Cosa fare:
1. Spiega perché, secondo il brano su Pertini, Giovanni Leone si dimise da presidente della Repubblica nel 1978. Rispondi in una o due frasi.
2. Riprendi il brano su Pertini e proseguilo a partire dall'ultima frase riportata.

Brano scelto:

**********

Mentre lo stile colorito e l’avventatezza delle esternazioni lo portarono ad un crescente isolamento nel partito (“cuor di leone, cervello di gallina” diceva di lui Lombardi), la sua figura crebbe lentamente ma ininterrottamente in prestigio istituzionale. Già capogruppo del PSI al Senato, nel 1968 fu eletto presidente della Camera e lo rimase per due legislature, fino al 1976, conservando uno stile irrituale che contribuì ad accrescerne la popolarità. Gli odierni attivisti anti-casta ricordano di quel periodo –naturalmente – il tonante rifiuto di Pertini a firmare un aumento dell’indennità dei deputati (“Ma come, dico io, in un momento grave come questo, quando il padre di famiglia torna a casa con la paga decurtata dall’inflazione … voi date quest’esempio d’insensibilità?”).
Nel 1978 Giovanni Leone, con sei mesi d’anticipo, si dimise da presidente della Repubblica a seguito del famigerato libello Giovanni Leone. La carriera di un presidente con cui Camilla Cederna inaugurò un florido e a tutt’oggi nutritissimo filone di giornalismo allusivo e sputtanante. Le accuse della Cederna avevano prodotto una fortissima impressione nell’opinione pubblica e solo molti anni dopo, a immagine pubblica e carriera politica di Leone ormai compromesse, si sarebbero rivelate del tutto infondate.
In ogni caso la reputazione di integrità dell’ottantaduenne Pertini ne fece fin da subito per contrasto un naturale candidato alla successione al Colle. Contro di lui sembravano invece deporre i pessimi rapporti col suo stesso partito e con l’ormai segretario-padrone Craxi, l’ultimo aspro dissenso con il quale si era verificato durante il sequestro Moro, pochi mesi prima, quando Pertini si era discostato dalla linea della trattativa per diventare uno dei più autorevoli esponenti di quella della fermezza. Per bruciarlo – così si dice – Craxi prima della sesta votazione lo indicò come candidato unitario delle sinistre. Pertini sentì puzza di bruciato e si sottrasse immediatamente, chiedendo una convergenza più ampia. I socialisti allora candidarono Giolitti, a cui i repubblicani contrapposero Ugo La Malfa. I veti incrociati fecero cadere tutte le candidature, finché Zaccagnini non annunciò che la DC non si sarebbe opposta alla candidatura di Pertini, che rientrò a Roma (si era allontanato dicendosi fuori dai giochi) e venne eletto l’8 luglio al sedicesimo scrutinio, con la più ampia maggioranza della storia repubblicana.

**********

Dati forniti:

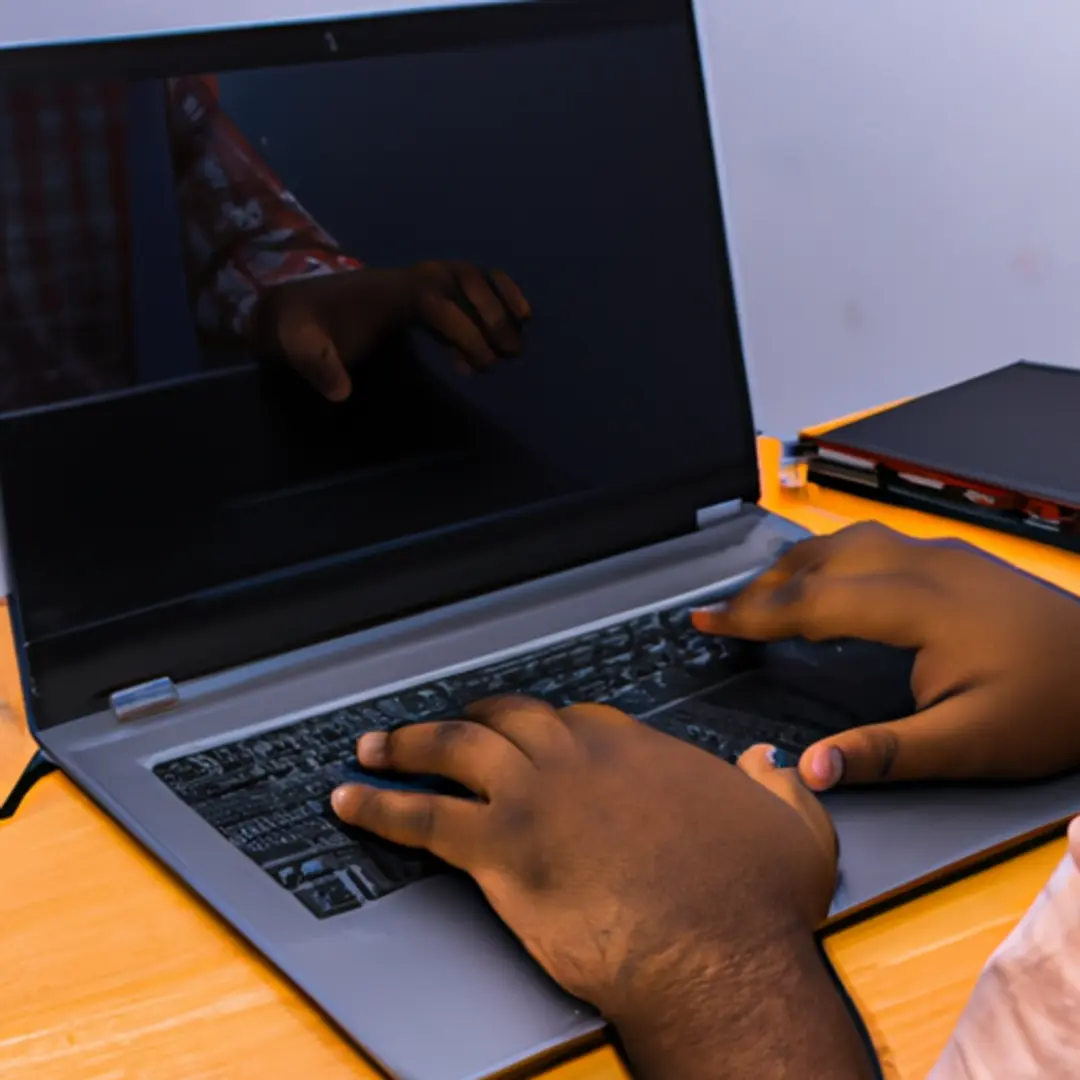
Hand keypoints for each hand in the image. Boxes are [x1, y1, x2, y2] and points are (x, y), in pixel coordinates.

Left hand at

**********

Risposte ai compiti:
1. Leone si dimise con sei mesi d'anticipo a seguito del libello di Camilla Cederna "Giovanni Leone. La carriera di un presidente". Le accuse del libello avevano prodotto una fortissima impressione nell'opinione pubblica.

2.
L’ampia e già consolidata popolarità di Pertini, strettamente legata alla sua immagine di eroe dell’antifascismo, gli consentirono di interpretare la nuova funzione con una disinvoltura che a tratti sfiorò la spregiudicatezza. Se ne ricorda ad esempio il duro attacco alla classe politica all’indomani del terremoto dell’Irpinia, quando fu tra i primi ad arrivare sul luogo e si lanciò in una commossa requisitoria sulle mancanze di quel parlamento di cui, a ben guardare, fino a poco tempo prima aveva presieduto una delle camere.
Nell’81 si precipitò a Vermicino a partecipare del dramma in diretta TV di Alfredino Rampi. Per dirla di nuovo con Montanelli “Non perdeva occasione di dare spettacolo seguendo in lacrime tutti i funerali, baciando torme di bambini, e insomma toccando sempre quel tasto del patetico a cui noi italiani siamo particolarmente sensibili”.
Quando l’Italia vinse i mondiali di calcio di Spagna ’82 fece un capolavoro di improvvisazione, con l’esultanza sugli spalti, il settebello in aereo con Bearzot e la studiatissima coreografia dell’atterraggio, con Pertini che scese dalla scaletta per primo, si posizionò al centro della squadra di fronte ai fotografi ma rifiutò ad alta voce di innalzare la coppa: “l’hanno vinta loro, non io!”
Forse anche in questo modo gli riuscì di instaurare con il popolo una connessione sentimentale senza precedenti che dal suo ruolo istituzionale sconfinava nel pop. Finì nelle canzonette, anzi nella canzonetta delle canzonette (l’Italiano di Cotugno: “… e un partigiano come presidente”) e nelle canzoni d’autore (Venditti), disse “Bravo!” a Montesano e Andrea Pazienza ne fece un eroe dei fumetti. A Washington baciò la bandiera degli Stati Uniti prima di sedere a colloquio con Reagan.
Reinterpretò la norma sui senatori a vita nominandone 5 oltre ai due già in carica, tra cui Eduardo De Filippo e Norberto Bobbio, e fu il primo a fare un uso fortemente politico del “potere di esternazione”, come dopo di lui Cossiga e ai giorni nostri Giorgio Napolitano.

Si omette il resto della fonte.